Huaca Prieta—one the world’s best-known, yet least understood, early maritime mound sites—and other Preceramic sites on the north coast of Peru bear witness to the beginnings of civilization in the Americas. Across more than fourteen millennia of human occupation, the coalescence of maritime, agricultural, and pastoral economies in the north coast settlements set in motion long-term biological and cultural transformations that led to increased social complexity and food production, and later the emergence of preindustrial states and urbanism. These developments make Huaca Prieta a site of global importance in world archaeology.

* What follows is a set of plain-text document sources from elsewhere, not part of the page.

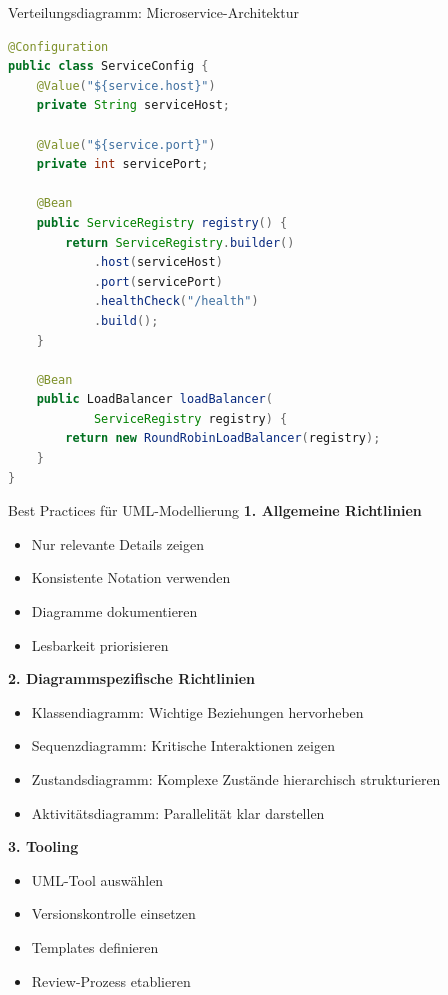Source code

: \begin{example2}{Verteilungsdiagramm: Microservice-Architektur}
\begin{lstlisting}[language=Java, style=basesmol]
@Configuration
public class ServiceConfig {
    @Value("${service.host}")
    private String serviceHost;
    
    @Value("${service.port}")
    private int servicePort;
    
    @Bean
    public ServiceRegistry registry() {
        return ServiceRegistry.builder()
            .host(serviceHost)
            .port(servicePort)
            .healthCheck("/health")
            .build();
    }
    
    @Bean
    public LoadBalancer loadBalancer(
            ServiceRegistry registry) {
        return new RoundRobinLoadBalancer(registry);
    }
}
\end{lstlisting}
\end{example2}

\begin{KR}{Best Practices für UML-Modellierung}
\textbf{1. Allgemeine Richtlinien}
\begin{itemize}
    \item Nur relevante Details zeigen
    \item Konsistente Notation verwenden
    \item Diagramme dokumentieren
    \item Lesbarkeit priorisieren
\end{itemize}

\textbf{2. Diagrammspezifische Richtlinien}
\begin{itemize}
    \item Klassendiagramm: Wichtige Beziehungen hervorheben
    \item Sequenzdiagramm: Kritische Interaktionen zeigen
    \item Zustandsdiagramm: Komplexe Zustände hierarchisch strukturieren
    \item Aktivitätsdiagramm: Parallelität klar darstellen
\end{itemize}

\textbf{3. Tooling}
\begin{itemize}
    \item UML-Tool auswählen
    \item Versionskontrolle einsetzen
    \item Templates definieren
    \item Review-Prozess etablieren
\end{itemize}
\end{KR}


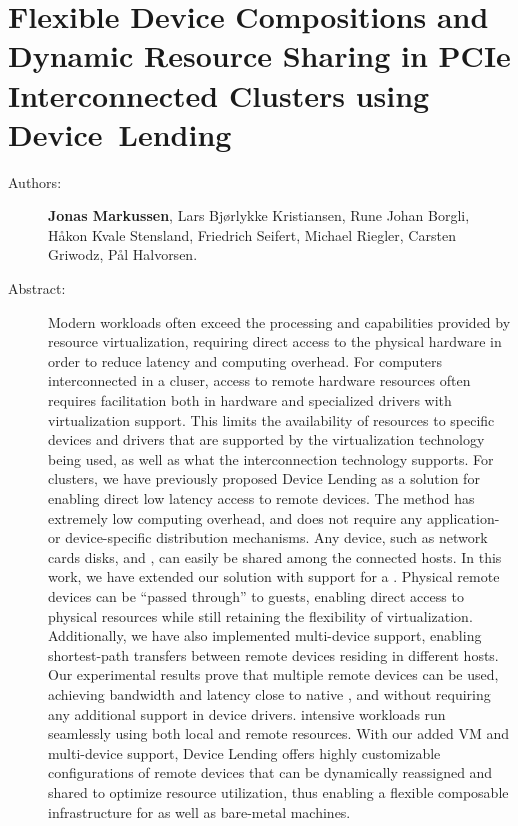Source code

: \chapter{Flexible Device Compositions and Dynamic Resource Sharing in PCIe Interconnected Clusters using Device~Lending}
\label{paper:CC}
\paperthumb

\begin{description}
	\item[Authors:]
		\textbf{Jonas Markussen}, Lars Bj{\o}rlykke Kristiansen, Rune Johan Borgli, H{\aa}kon Kvale Stensland,
		Friedrich Seifert, Michael Riegler, Carsten Griwodz, P{\aa}l Halvorsen.

	\item[Abstract:]
		Modern workloads often exceed the processing and  capabilities provided by resource virtualization,
		requiring direct access to the physical hardware in order to reduce latency and computing overhead.
		For computers interconnected in a cluser, access to remote hardware resources often requires facilitation
		both in hardware and specialized drivers with virtualization support. This limits the availability of
		resources to specific devices and drivers that are supported by the virtualization technology being used, as
		well as what the interconnection technology supports.
		For  clusters, we have previously proposed Device Lending as a solution for enabling direct
		low latency access to remote devices.
		The method has extremely low computing overhead, and does not
		require any application- or device-specific distribution mechanisms. Any  device, such as network cards disks, and
		, can easily be shared among the connected hosts.
		In this work, we have extended our solution with support for a  .
		Physical remote devices can be  ``passed through'' to  guests, enabling direct access to physical resources 
		while still retaining the flexibility of virtualization. Additionally, we have also implemented multi-device
		support, enabling shortest-path  transfers between remote devices residing in different hosts.
		Our experimental results prove that multiple remote devices can be used, achieving bandwidth and latency
		close to native , and without requiring any additional support in device drivers. 
		 intensive workloads run seamlessly using both local and remote resources.
		With our added VM and multi-device support, Device Lending offers highly customizable 
		configurations of remote devices that can be dynamically reassigned and shared to optimize resource 
		utilization, thus enabling a flexible composable  infrastructure for  as well as bare-metal
		machines.


\end{description}
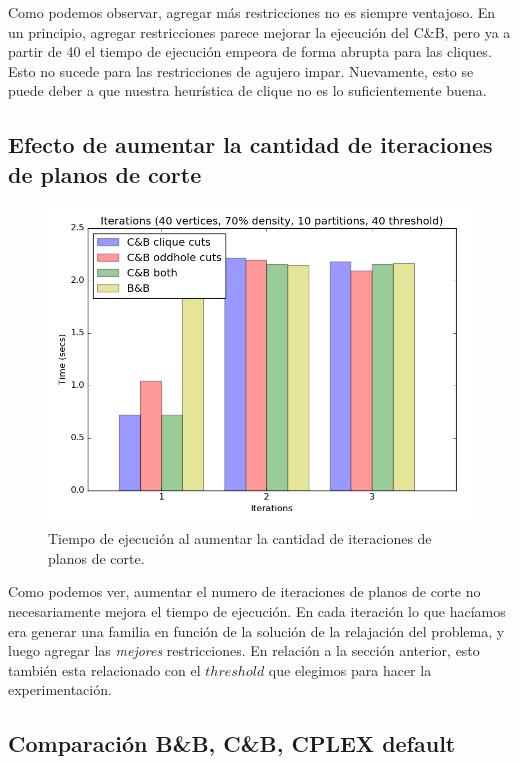 Como podemos observar, agregar más restricciones no es siempre ventajoso. En un principio, agregar restricciones parece mejorar la ejecución del C\&B, pero ya a partir de 40 el tiempo de ejecución empeora de forma abrupta para las cliques. Esto no sucede para las restricciones de agujero impar. Nuevamente, esto se puede deber a que nuestra heurística de clique no es lo suficientemente buena.

\subsection{Efecto de aumentar la cantidad de iteraciones de planos de corte}

\begin{figure}[h]
\centering
\includegraphics[scale=0.5]{img/7-iterations_v40_p10_l40_t1_b0.png}
\caption{Tiempo de ejecución al aumentar la cantidad de iteraciones de planos de corte.}
\end{figure}

Como podemos ver, aumentar el numero de iteraciones de planos de corte no necesariamente mejora el tiempo de ejecución. En cada iteración lo que hacíamos era generar una familia en función de la solución de la relajación del problema, y luego agregar las \textit{mejores} restricciones. En relación a la sección anterior, esto también esta relacionado con el $threshold$ que elegimos para hacer la experimentación.

\pagebreak

\subsection{Comparación B\&B, C\&B, CPLEX default}


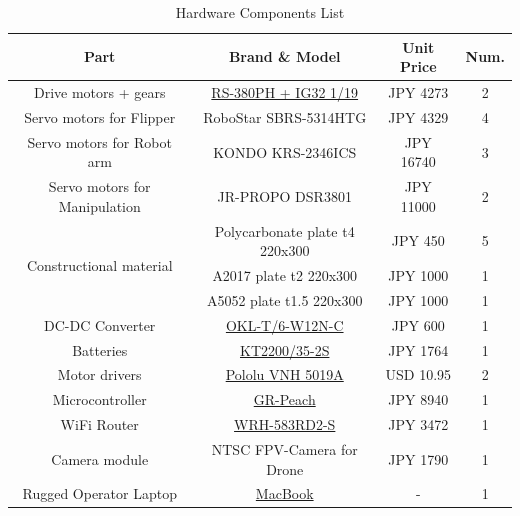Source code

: \documentclass[journal]{IEEEtran}
\begin{document}
\begin{table}
\renewcommand{\arraystretch}{1}
 \tabcolsep=0.1cm
\caption{Hardware Components List} \label{tbl:hardware_list}
\centering
\begin{tabular}{|c|c|c|c|}
\hline
Part & Brand \& Model & Unit Price & Num. \\ \hline
Drive motors + gears & \href{http://store.shopping.yahoo.co.jp/suzakulab/rs-380phgm019.html}{RS-380PH + IG32 1/19} & JPY 4273 & 2 \\ 
Servo motors for Flipper & RoboStar SBRS-5314HTG & JPY 4329 & 4 \\
Servo motors for Robot arm & KONDO KRS-2346ICS & JPY 16740 & 3 \\
Servo motors for Manipulation & JR-PROPO DSR3801 & JPY 11000 & 2 \\ \hline
\multirow{3}{*}{Constructional material} & Polycarbonate plate t4 220x300 & JPY 450 & 5 \\
& A2017 plate t2 220x300 & JPY 1000 & 1 \\
& A5052 plate t1.5 220x300 & JPY 1000 & 1 \\ \hline
DC-DC Converter & \href{http://power.murata.com/en/okl-t-6-w12n-c.html}{OKL-T/6-W12N-C} & JPY 600 & 1 \\
Batteries & \href{http://www.kypom.com/pro_detail.asp?id=763}{KT2200/35-2S} & JPY 1764 & 1 \\
Motor drivers & \href{https://www.pololu.com/product/1449}{Pololu VNH 5019A} & USD 10.95 & 2 \\
Microcontroller & \href{https://developer.mbed.org/platforms/Renesas-GR-PEACH/}{GR-Peach} & JPY 8940 & 1 \\
WiFi Router & \href{http://www2.elecom.co.jp/products/WRH-583RD2-S.html}{WRH-583RD2-S} & JPY 3472 & 1 \\
Camera module & NTSC FPV-Camera for Drone & JPY 1790 & 1 \\ \hline
Rugged Operator Laptop & \href{http://www.apple.com}{MacBook} & - & 1 \\
\hline 
\end{tabular}
\end{table}
\end{document}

This landmark volume presents the findings of a major archaeological investigation carried out at Huaca Prieta, the nearby mound Paredones, and several Preceramic domestic sites in the lower Chicama Valley between 2006 and 2013 by an interdisciplinary team of more than fifty international specialists. The book’s contributors report on and analyze the extensive material records from the sites, including data on the architecture and spatial patterns; floral, faunal, and lithic remains; textiles; basketry; and more. Using this rich data, they build new models of the social, economic, and ontological practices of these early peoples, who appear to have favored cooperation and living in harmony with the environment over the accumulation of power and the development of ruling elites. This discovery adds a crucial new dimension to our understanding of emergent social complexity, cosmology, and religion in the Neolithic period.